Sadly, some jobs come with high risks of injury or illness. It’s doubly unfortunate when such accidents are preventable, if not for the carelessness of certain coworkers or the workplace at large, and triply so when companies fail to acknowledge wrongdoing. If a work-related mishap has left you sick or disabled, consider whether you have a case for workers’ compensation.
Injuries and Accidents At Work
Workers’ compensation is, in most cases, controlled by the states, which set their own limits on what benefits you can get, under what circumstances, for how much and for how long. Nevertheless, standard on-the-job injuries are the simplest for obtaining compensation. For instance, a construction worker may pull a muscle lifting heavy equipment, or dislocate a joint falling from a scaffolding. Factory workers may be mangled by machinery. Even office workers sometimes suffer broken bones from falling file cabinets or a badly dropped piece of furniture. It hardly matters whose fault the injury is, although obvious misuse of equipment certainly hurts your case.
Injuries and Illnesses Because of Work
While more straightforward, freak happenings are far from everything covered under workers’ compensation. Construction workers who were never harmed by one piece of equipment still develop chronic back injuries from accumulated years of heavy lifting, rendering them unable to continue their jobs and requiring corrective surgery. Similarly, some office workers contract carpal tunnel syndrome from the repetitive stress actions of using a computer.
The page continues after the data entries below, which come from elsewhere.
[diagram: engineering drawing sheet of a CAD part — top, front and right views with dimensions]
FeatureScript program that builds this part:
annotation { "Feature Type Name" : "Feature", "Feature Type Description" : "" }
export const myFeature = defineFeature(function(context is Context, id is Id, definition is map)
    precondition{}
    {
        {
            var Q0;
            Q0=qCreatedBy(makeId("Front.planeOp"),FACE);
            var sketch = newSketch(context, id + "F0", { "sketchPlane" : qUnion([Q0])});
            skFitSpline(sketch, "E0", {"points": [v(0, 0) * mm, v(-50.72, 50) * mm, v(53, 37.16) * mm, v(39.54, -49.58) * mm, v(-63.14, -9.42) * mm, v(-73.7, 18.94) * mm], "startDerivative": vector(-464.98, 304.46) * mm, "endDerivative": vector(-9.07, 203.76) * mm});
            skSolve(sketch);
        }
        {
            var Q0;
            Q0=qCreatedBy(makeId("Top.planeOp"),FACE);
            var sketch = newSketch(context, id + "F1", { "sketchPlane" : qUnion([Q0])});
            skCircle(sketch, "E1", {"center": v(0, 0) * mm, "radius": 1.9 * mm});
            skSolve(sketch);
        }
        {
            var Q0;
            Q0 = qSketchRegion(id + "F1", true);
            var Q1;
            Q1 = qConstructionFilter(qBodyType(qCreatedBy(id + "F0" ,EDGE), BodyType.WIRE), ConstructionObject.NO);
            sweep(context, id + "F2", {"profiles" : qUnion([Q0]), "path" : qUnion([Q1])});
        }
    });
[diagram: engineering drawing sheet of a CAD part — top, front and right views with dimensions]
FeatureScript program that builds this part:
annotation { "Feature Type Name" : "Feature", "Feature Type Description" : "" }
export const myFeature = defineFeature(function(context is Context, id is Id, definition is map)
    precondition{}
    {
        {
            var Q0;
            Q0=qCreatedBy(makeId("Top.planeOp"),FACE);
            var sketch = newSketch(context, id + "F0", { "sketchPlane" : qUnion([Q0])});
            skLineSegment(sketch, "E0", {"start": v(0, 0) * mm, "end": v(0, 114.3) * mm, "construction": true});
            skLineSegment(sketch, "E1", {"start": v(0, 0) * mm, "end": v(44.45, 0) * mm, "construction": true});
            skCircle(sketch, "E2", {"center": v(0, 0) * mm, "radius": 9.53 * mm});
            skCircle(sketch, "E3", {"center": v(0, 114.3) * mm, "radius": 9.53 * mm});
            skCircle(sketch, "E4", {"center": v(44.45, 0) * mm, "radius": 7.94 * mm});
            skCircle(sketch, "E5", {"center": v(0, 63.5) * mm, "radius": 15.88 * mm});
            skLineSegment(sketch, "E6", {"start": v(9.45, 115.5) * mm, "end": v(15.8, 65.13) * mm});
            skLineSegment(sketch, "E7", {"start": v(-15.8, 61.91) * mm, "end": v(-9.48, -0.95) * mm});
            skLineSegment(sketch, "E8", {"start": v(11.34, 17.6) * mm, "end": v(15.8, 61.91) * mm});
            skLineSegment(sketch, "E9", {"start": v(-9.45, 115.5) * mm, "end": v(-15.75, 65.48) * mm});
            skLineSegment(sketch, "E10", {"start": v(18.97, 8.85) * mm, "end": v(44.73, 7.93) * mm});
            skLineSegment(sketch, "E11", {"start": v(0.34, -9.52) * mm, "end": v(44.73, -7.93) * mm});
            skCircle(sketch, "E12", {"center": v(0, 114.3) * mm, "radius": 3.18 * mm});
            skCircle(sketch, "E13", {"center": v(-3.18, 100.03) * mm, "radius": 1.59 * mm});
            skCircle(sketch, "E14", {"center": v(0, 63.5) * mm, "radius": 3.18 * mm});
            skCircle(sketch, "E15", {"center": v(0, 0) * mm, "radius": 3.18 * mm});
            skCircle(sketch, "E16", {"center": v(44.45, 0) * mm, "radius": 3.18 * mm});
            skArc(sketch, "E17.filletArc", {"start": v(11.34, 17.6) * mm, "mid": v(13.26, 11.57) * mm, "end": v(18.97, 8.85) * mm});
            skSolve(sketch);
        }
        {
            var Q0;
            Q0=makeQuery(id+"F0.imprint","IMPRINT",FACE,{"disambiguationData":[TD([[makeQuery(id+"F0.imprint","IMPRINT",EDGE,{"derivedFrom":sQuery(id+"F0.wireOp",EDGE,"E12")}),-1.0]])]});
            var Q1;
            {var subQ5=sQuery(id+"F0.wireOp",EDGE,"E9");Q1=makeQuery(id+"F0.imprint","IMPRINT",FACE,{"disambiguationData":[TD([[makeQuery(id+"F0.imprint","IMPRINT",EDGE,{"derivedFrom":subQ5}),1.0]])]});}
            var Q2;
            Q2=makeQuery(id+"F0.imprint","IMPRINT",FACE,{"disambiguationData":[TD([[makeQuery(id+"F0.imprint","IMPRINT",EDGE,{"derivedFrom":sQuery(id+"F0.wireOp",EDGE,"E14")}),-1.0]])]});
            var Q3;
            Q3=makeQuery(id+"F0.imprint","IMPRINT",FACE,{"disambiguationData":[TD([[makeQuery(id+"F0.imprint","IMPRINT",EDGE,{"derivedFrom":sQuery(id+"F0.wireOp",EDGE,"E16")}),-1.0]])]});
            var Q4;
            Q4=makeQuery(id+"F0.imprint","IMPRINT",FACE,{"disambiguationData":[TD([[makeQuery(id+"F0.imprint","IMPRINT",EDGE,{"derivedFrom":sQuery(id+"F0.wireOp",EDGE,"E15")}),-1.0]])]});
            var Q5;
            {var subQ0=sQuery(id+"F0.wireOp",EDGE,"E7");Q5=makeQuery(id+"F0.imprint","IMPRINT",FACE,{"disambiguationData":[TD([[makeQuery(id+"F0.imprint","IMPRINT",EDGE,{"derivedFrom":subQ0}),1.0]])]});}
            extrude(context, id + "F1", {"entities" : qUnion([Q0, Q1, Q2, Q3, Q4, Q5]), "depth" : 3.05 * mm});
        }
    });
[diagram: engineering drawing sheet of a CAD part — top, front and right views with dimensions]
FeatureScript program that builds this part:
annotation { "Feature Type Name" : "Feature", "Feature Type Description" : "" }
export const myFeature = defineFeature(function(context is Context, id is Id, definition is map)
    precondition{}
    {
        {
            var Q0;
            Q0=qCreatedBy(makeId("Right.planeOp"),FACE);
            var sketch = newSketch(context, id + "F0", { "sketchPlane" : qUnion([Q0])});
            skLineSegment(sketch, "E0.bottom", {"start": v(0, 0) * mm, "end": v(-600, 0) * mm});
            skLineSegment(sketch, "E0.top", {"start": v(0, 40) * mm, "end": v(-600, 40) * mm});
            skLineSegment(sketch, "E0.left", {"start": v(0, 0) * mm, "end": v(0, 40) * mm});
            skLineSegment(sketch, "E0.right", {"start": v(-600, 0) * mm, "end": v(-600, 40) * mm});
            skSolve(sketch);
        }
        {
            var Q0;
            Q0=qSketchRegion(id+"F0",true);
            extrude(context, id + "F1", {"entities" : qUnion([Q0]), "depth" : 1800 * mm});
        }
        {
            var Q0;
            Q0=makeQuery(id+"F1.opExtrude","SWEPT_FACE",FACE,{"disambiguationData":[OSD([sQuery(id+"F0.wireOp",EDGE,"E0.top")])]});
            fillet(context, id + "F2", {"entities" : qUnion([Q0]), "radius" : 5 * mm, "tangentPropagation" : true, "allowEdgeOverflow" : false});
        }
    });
Factory workers can acquire chronic lung conditions, including cancer, from chemicals encountered in the course of employment. Even when the hazards were known beforehand, or the job exacerbated a preexisting condition, employers are often still obligated to help with any incurred medical expenses.
How and Why Claims Are Denied
Most companies use outside insurance firms to manage workers’ compensation claims. Even if your arguments appear airtight, their agents are experts at making the ludicrous sound plausible. An Orlando workers compensation lawyer is a great tool for poking holes in companies’ claims.
As an example, a company might say that you’re not technically an “employee”, but rather a “consultant and, therefore, aren’t covered. A judge can examine the exact details of your work situation and award you compensation anyway. Likewise, incidents occurring outside company time usually don’t count. If, however, they can be linked directly to the workplace or a specific job task, they could be considered compensable. Attorneys expose and exploit these rhetorical weaknesses. Just as importantly, they advise you on bureaucratic matters, such as correctly reporting your injuries.
You may be sick or injured, but when your company denies you your due compensation, don’t take it lying down. Lawyers can ensure you’re reimbursed for all that’s rightfully yours.